Washington — The U.S.Consumer Product Safety Commission in its largest recall ever, is recalling all pencils in the United States.

Francis Delaney, a spokesperson for the department, said that a consumer called the department’s attention, that pencils contained lead. Psychologist Henry Gerson of the University of Florida said that the low I.Q. and lack of knowledge and ambition of today’s generation of kids, was probably from their chewing on pencils in the classroom.
” Children are the prime users of pencils, especially in the lower grades” he explained.

Hazard Materials (HAZMAT) units throughout the country are establishing pencil drop off points in remote areas. Dressed is a safety uniform, Don Jacobs, chief of Jacksonville’s (FL) HAZMAT unit, said that the disposal of the pencils was being investigated. ” We are considering weighing them down and dropping them in the deep waters of the Gulf of Mexico.”
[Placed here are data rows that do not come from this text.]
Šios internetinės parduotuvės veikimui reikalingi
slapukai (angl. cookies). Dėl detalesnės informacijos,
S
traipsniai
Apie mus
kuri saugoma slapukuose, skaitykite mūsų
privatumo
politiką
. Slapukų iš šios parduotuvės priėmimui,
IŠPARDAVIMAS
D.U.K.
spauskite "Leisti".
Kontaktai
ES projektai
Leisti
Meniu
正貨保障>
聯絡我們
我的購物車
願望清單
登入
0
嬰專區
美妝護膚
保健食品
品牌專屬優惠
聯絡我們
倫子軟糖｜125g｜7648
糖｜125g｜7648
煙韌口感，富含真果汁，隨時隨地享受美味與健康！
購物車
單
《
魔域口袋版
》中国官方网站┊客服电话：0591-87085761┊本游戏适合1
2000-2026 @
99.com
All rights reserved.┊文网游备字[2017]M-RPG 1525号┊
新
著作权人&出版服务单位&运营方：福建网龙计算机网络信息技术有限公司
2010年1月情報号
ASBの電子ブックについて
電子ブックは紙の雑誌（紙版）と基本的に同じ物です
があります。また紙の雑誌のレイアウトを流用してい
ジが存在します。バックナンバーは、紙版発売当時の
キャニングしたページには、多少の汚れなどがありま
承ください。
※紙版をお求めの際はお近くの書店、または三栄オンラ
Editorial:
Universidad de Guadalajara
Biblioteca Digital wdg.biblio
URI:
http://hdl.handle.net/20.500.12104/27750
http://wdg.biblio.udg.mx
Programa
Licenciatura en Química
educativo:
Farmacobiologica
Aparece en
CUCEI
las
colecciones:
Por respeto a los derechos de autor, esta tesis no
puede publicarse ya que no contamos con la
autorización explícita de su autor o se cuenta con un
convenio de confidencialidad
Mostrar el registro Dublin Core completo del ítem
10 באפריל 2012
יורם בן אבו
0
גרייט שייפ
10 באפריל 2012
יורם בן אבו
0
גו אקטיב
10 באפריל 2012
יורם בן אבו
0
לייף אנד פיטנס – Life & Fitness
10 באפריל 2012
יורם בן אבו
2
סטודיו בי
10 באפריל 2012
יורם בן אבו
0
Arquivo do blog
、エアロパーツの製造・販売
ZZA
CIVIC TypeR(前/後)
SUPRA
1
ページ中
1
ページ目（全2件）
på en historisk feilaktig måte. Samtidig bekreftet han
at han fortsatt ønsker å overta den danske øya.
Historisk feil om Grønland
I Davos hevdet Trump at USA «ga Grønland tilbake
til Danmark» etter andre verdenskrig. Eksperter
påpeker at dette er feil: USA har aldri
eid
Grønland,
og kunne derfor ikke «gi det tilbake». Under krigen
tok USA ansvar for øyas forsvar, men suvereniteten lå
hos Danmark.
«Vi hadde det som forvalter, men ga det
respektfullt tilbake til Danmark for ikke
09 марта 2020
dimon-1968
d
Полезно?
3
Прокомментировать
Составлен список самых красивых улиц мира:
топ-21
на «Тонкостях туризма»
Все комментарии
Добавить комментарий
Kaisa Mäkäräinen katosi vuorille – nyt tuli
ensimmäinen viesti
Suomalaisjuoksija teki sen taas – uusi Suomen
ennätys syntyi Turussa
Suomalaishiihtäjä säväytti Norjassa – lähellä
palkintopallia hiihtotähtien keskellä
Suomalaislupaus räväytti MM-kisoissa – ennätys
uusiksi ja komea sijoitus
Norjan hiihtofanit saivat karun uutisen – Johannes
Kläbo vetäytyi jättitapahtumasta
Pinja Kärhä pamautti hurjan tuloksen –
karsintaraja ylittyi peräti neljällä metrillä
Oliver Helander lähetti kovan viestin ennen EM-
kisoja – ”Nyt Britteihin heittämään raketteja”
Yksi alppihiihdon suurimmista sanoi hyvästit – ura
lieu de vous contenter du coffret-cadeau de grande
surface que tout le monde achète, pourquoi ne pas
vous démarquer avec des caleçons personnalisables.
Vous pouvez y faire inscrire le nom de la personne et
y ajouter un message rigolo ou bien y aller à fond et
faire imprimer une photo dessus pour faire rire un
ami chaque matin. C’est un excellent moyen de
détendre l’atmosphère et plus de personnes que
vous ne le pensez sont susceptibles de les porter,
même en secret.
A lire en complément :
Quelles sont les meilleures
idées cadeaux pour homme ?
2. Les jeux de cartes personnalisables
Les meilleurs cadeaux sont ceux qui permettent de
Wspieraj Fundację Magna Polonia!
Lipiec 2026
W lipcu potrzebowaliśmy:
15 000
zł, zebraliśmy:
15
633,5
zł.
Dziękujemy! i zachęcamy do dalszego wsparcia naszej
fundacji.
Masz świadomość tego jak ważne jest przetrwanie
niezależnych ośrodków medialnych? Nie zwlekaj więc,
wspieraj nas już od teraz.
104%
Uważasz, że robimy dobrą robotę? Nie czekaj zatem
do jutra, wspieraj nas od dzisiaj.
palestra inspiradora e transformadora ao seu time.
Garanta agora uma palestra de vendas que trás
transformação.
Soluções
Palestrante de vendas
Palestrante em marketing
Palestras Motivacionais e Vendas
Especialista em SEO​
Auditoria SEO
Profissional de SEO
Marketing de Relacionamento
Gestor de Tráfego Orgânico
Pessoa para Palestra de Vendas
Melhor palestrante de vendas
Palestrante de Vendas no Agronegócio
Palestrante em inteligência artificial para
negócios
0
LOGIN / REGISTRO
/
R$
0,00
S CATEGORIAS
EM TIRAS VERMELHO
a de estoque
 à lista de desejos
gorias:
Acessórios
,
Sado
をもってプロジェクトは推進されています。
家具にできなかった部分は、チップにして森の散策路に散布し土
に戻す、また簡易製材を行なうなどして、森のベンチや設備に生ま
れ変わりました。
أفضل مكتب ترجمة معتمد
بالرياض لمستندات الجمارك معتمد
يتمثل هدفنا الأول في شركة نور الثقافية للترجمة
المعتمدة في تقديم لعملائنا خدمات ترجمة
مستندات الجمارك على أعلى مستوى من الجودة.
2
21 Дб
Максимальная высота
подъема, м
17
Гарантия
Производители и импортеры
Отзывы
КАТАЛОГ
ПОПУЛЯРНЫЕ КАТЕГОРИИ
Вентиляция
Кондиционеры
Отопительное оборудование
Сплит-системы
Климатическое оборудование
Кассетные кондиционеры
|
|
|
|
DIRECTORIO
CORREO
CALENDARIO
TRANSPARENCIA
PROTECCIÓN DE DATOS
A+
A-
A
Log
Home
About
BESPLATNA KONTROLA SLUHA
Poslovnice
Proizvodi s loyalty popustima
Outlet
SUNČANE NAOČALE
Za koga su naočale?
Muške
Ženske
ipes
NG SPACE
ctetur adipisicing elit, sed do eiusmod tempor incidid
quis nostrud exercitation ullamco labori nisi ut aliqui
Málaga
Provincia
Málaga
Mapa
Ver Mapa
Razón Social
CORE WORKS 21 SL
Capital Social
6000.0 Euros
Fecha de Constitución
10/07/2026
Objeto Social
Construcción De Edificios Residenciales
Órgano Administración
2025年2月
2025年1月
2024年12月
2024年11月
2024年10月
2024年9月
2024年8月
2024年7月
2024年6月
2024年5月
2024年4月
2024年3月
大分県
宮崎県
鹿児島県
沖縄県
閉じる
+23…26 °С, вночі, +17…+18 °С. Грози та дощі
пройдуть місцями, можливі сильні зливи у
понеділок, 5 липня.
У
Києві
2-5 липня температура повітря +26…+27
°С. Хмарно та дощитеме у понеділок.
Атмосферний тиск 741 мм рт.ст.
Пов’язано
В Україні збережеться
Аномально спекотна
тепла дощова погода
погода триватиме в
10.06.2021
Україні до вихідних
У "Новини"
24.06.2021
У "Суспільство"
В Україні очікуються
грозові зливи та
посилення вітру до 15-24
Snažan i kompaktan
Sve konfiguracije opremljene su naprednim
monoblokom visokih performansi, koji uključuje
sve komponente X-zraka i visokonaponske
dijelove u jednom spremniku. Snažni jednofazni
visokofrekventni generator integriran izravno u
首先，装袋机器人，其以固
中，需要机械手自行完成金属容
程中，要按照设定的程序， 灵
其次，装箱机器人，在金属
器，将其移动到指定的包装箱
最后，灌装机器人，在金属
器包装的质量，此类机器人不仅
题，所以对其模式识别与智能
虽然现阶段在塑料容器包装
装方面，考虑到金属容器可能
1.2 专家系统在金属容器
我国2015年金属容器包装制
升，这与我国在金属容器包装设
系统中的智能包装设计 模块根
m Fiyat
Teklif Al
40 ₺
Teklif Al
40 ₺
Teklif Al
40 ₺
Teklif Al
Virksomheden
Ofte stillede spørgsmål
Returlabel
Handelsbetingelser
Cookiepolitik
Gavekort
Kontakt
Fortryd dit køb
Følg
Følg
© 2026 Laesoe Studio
Panicked parents are overloading medical clinics to have their children checked for lead. School officials throughout the country have closed schools in order to have desks and lockers thoroughly searched.

Head of Homeland Security, Michael Chertoff, said his department is investigating the possibility that Taliban terrorists are the source of a diabolic scheme to poison American children.


Francis Delaney of The Consumer Product Safety Commission announced a few minutes ago that the pencil recall has been cancelled. ” Our technicians have just finished analysis of pencils and have determined that they contain graphite, not lead. Lead was used as a writing material 200 years ago, and the term “lead” pencils has lingered and it is a misnomer. We’re sorry to have upset you!”